A mock experiment is not to be treated lightly. It is tempting to take shortcuts but if you are sloppy and get ambivalent results what was the point of trying it in the first place? You’ll simply need to do it again.
I planned to test 4 different permeabilization methods. #3 was my favourite: it had worked well for me before. But the others were thrown in for good measure on the suggestion of other protocols and my mentors. The result:
All four methods failed: none showed the intracellular signal. But the outcome was definitive My non-permeabilized control has a signal. What a relief! I could have confidence in my negative data. Of course I was frustrated. But my test had not failed. It confirmed my methods were inadequate. Those four well-documented conditions could not work. I would not need to try them again. Next week, I could go on and try different conditions without questioning my earlier result.
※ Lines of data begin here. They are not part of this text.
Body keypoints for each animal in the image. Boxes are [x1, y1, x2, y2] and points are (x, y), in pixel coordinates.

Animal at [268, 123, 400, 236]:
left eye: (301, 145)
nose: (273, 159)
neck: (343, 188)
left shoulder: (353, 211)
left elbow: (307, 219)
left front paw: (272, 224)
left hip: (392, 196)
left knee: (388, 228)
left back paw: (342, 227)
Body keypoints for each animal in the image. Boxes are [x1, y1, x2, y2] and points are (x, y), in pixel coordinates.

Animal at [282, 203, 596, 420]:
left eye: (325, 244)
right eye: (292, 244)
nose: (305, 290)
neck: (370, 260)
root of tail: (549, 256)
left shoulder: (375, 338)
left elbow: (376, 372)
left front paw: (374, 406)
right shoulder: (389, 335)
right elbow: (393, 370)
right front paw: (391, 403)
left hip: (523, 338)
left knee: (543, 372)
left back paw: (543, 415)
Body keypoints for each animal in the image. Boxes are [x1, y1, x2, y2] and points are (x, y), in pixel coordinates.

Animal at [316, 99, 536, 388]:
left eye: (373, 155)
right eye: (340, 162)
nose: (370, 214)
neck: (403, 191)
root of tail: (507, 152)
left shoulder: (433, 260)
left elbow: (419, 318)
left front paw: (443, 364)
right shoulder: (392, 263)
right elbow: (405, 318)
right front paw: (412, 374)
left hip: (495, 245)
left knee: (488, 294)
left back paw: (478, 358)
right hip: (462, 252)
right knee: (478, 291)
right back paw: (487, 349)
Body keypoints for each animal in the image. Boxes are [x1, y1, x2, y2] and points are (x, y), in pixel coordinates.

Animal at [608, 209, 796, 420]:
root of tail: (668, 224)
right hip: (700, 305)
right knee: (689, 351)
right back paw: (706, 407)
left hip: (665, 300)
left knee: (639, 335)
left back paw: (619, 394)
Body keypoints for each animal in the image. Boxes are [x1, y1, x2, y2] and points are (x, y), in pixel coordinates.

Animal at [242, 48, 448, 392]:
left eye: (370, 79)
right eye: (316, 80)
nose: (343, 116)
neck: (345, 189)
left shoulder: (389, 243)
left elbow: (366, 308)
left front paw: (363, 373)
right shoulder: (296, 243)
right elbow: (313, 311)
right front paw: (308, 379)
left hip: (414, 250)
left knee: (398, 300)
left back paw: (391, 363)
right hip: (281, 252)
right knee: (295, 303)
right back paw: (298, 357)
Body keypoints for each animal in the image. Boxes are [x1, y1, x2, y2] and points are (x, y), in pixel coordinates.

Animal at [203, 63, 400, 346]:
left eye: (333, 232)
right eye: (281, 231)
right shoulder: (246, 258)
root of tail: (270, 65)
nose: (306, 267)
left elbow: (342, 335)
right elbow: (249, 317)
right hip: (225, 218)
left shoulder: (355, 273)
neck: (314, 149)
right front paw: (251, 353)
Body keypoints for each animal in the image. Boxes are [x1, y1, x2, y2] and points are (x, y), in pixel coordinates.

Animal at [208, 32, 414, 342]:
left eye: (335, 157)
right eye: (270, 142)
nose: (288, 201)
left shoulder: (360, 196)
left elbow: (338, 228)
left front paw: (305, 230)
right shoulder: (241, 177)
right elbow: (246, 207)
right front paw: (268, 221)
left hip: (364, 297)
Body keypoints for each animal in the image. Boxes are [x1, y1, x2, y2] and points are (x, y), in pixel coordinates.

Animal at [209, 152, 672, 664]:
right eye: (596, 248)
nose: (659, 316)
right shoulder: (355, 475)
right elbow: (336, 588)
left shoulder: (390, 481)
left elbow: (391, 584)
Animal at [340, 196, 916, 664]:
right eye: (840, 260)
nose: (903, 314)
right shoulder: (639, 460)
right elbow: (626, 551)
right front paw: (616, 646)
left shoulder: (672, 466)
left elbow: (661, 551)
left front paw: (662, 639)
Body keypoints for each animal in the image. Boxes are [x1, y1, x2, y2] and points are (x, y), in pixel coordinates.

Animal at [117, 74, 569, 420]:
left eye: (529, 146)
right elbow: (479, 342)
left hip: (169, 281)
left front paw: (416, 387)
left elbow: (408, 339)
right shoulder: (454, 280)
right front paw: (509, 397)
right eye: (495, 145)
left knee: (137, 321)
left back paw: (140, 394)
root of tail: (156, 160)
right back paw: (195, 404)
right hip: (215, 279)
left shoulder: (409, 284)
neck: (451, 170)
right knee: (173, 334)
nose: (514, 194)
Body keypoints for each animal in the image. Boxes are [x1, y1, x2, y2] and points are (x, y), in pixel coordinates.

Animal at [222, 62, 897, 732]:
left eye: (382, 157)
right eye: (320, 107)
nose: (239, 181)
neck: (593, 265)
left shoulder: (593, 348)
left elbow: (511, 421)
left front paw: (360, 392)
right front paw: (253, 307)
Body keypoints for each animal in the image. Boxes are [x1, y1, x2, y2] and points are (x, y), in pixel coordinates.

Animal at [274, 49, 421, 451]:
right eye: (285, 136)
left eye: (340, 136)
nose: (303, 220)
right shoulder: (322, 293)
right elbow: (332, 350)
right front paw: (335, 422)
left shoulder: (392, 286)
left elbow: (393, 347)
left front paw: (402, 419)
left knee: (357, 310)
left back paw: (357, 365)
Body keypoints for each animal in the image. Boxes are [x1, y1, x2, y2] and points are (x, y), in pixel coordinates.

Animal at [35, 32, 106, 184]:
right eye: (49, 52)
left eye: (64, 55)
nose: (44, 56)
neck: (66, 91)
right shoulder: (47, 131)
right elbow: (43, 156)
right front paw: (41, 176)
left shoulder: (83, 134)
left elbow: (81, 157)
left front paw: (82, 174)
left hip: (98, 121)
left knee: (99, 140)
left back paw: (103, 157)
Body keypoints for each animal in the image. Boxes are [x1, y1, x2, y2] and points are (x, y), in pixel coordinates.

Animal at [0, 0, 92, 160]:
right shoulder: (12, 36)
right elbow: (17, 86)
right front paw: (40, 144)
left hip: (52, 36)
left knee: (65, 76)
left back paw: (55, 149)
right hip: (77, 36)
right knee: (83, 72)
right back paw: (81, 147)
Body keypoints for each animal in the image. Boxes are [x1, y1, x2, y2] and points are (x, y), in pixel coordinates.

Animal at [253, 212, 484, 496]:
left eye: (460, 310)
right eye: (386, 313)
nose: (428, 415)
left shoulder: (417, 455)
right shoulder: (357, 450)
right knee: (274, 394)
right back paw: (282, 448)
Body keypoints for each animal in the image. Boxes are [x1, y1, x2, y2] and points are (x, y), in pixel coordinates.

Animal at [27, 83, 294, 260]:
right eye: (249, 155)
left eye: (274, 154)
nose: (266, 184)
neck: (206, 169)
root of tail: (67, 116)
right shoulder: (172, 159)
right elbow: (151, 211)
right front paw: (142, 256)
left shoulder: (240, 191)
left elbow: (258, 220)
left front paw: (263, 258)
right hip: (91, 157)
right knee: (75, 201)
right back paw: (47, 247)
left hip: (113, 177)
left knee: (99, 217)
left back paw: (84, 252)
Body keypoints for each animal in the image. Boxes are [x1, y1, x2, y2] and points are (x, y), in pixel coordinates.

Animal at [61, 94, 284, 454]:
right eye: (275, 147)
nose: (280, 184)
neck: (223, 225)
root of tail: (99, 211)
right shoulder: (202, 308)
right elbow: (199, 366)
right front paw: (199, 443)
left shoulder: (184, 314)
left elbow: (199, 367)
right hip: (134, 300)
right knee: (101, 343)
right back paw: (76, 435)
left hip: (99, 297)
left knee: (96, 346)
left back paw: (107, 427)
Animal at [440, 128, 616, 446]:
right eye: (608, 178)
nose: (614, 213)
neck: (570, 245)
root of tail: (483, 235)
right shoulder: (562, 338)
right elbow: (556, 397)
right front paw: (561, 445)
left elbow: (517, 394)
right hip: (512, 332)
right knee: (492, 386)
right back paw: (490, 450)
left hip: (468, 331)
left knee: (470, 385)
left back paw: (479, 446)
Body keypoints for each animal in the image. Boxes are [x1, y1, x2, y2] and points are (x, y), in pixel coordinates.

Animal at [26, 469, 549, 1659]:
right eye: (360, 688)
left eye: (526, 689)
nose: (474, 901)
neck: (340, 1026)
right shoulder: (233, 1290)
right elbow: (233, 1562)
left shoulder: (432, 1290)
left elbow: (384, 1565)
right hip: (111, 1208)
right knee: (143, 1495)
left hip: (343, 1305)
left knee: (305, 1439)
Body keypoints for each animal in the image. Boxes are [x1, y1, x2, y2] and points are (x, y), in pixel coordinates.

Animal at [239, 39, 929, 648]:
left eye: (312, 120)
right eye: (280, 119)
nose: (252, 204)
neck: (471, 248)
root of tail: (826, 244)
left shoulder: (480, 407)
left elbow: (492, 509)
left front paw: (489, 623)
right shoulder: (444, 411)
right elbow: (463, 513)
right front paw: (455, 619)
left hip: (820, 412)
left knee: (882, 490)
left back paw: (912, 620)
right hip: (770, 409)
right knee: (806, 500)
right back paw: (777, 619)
This approach to science extends beyond the lab. On Monday Mercury will be aligned directly between the Sun and the Earth. I’m very looking forward to this transit for many weeks. I bought solar film that reduces light’s intensity by 100 000x making it safe to look at the Sun through my binoculars. But the film must be cut and taped around the lenses. It is delicate and any tear or blemish will compromise its safety, rendering it useless. And I only had enough film for one attempt. How to assure my success?
A mock experiment! Using wax paper the size of the film I cut out circles and tried to tape them over my lenses. There was a problem: the film crinkled and would not lay flat. I tried again with square-cut wax paper. Now I had leverage to smooth the paper over the lens. I reran the test: success again! By the time I did it with the real solar film the task was routine: my hands worked intuitively.
Have you seen the Sun directly? An unblemished against a midnight background. I was thrilled. I had planned my experiment, tested my method, and carried out my plan as desired. That’s a reward in and of itself. And if it’s sunny on Monday and I see a tiny dot outlined on a brilliant glowing background, I won’t need any asterisks to know this result’s significance.